%%
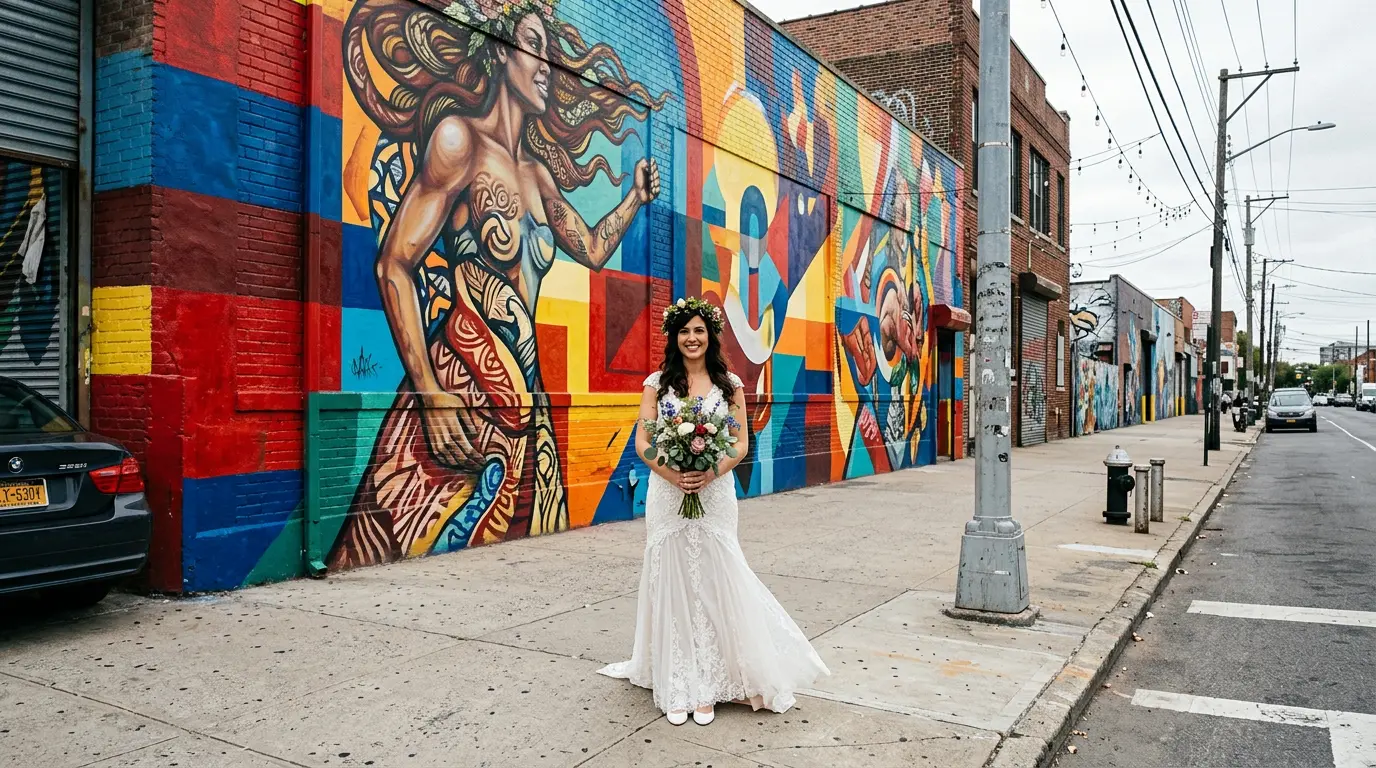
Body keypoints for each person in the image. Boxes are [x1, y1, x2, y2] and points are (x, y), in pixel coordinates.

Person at [330, 0, 665, 566]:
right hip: (460, 392)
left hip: (525, 409)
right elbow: (394, 265)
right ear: (498, 51)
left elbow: (591, 248)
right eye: (534, 46)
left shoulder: (538, 177)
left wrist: (634, 196)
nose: (546, 67)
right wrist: (431, 395)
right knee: (402, 532)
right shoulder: (458, 142)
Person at [599, 298, 830, 726]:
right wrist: (674, 475)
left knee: (715, 577)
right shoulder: (656, 384)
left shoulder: (731, 386)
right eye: (684, 331)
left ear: (710, 337)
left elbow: (739, 444)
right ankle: (678, 680)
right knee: (673, 578)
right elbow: (643, 443)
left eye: (699, 331)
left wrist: (708, 473)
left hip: (715, 493)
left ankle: (709, 680)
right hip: (668, 494)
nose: (691, 338)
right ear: (674, 337)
%%
- YOUR ASSIGNMENT -
Start at the line containing "left eye: (699, 331)" and return each line up to and including the last line of the material.

- ANSWER SECTION -
left eye: (699, 331)
left wrist: (708, 473)
left hip: (715, 493)
left ankle: (709, 680)
right hip: (668, 494)
nose: (691, 338)
right ear: (674, 337)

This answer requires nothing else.